(Records from a dataset)
- - -

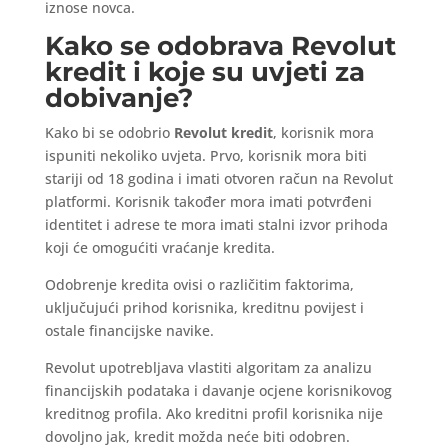
iznose novca.
Kako se odobrava Revolut
kredit i koje su uvjeti za
dobivanje?
Kako bi se odobrio
Revolut kredit
, korisnik mora
ispuniti nekoliko uvjeta. Prvo, korisnik mora biti
stariji od 18 godina i imati otvoren račun na Revolut
platformi. Korisnik također mora imati potvrđeni
identitet i adrese te mora imati stalni izvor prihoda
koji će omogućiti vraćanje kredita.
Odobrenje kredita ovisi o različitim faktorima,
uključujući prihod korisnika, kreditnu povijest i
ostale financijske navike.
Revolut upotrebljava vlastiti algoritam za analizu
financijskih podataka i davanje ocjene korisnikovog
kreditnog profila. Ako kreditni profil korisnika nije
dovoljno jak, kredit možda neće biti odobren.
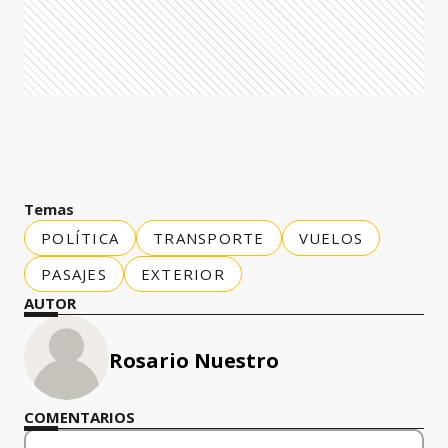
Temas
POLÍTICA
TRANSPORTE
VUELOS
PASAJES
EXTERIOR
AUTOR
Rosario Nuestro
COMENTARIOS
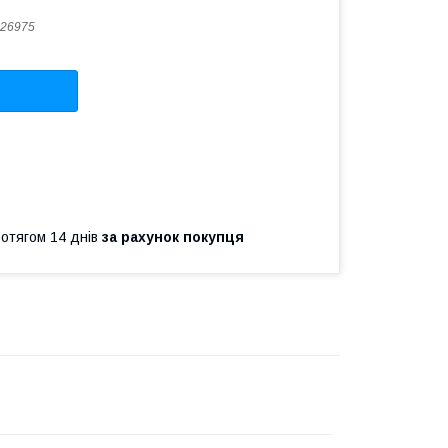
26975
ротягом 14 днів
за рахунок покупця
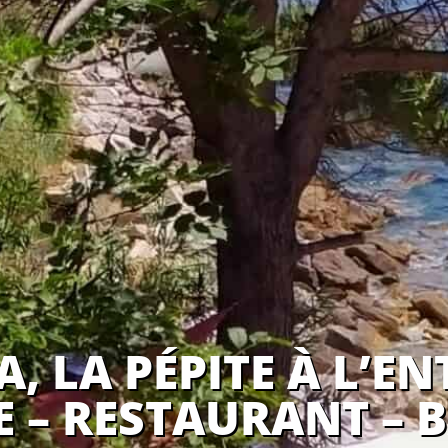
, LA PÉPITE À L’EN
E – RESTAURANT – B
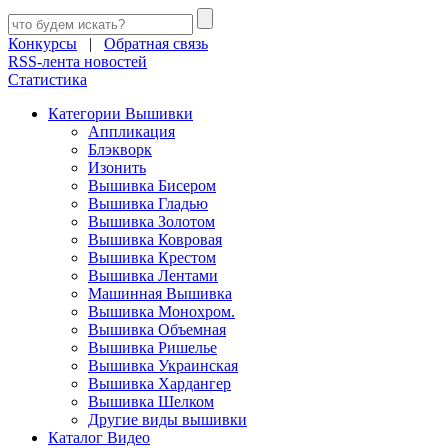
Конкурсы
|
Обратная связь
RSS-лента новостей
Статистика
Категории Вышивки
Аппликация
Блэкворк
Изонить
Вышивка Бисером
Вышивка Гладью
Вышивка Золотом
Вышивка Ковровая
Вышивка Крестом
Вышивка Лентами
Машинная Вышивка
Вышивка Монохром.
Вышивка Объемная
Вышивка Ришелье
Вышивка Украинская
Вышивка Хардангер
Вышивка Шелком
Другие виды вышивки
Каталог Видео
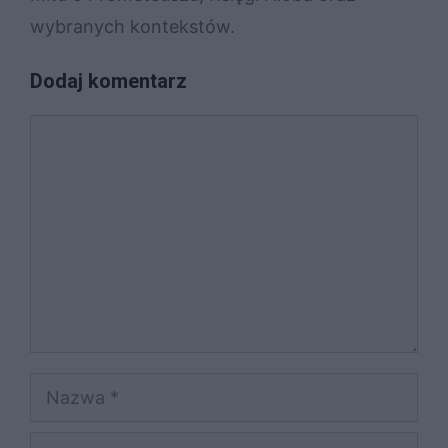
wybranych kontekstów.
Dodaj komentarz
Komentarz
Nazwa
E-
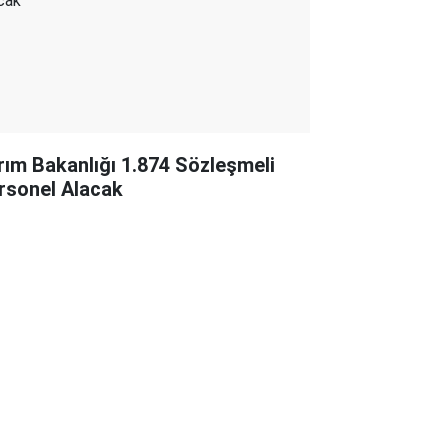
rım Bakanlığı 1.874 Sözleşmeli
rsonel Alacak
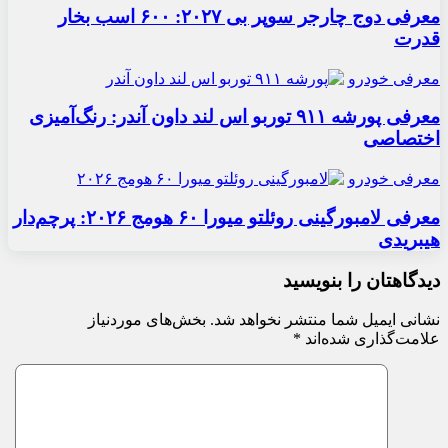
معرفی دوج چارجر سوپر بی ۲۰۲۷: ۶۰۰ اسب بخار
قدرت
معرفی خودرو
معرفی پورشه ۹۱۱ توربو اس لند داون آندر: رنگ‌آمیزی
اختصاصی
معرفی خودرو
معرفی لامبورگینی روئلتو میورا ۶۰ هومج ۲۰۲۶: پرچم‌دار
هیبریدی
دیدگاهتان را بنویسید
نشانی ایمیل شما منتشر نخواهد شد.
بخش‌های موردنیاز
علامت‌گذاری شده‌اند
*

- - -

Among the lines of the data, which ones contain the word "معرفی"? Show them.

معرفی دوج چارجر سوپر بی ۲۰۲۷: ۶۰۰ اسب بخار
معرفی خودرو
معرفی پورشه ۹۱۱ توربو اس لند داون آندر: رنگ‌آمیزی
معرفی خودرو
معرفی لامبورگینی روئلتو میورا ۶۰ هومج ۲۰۲۶: پرچم‌دار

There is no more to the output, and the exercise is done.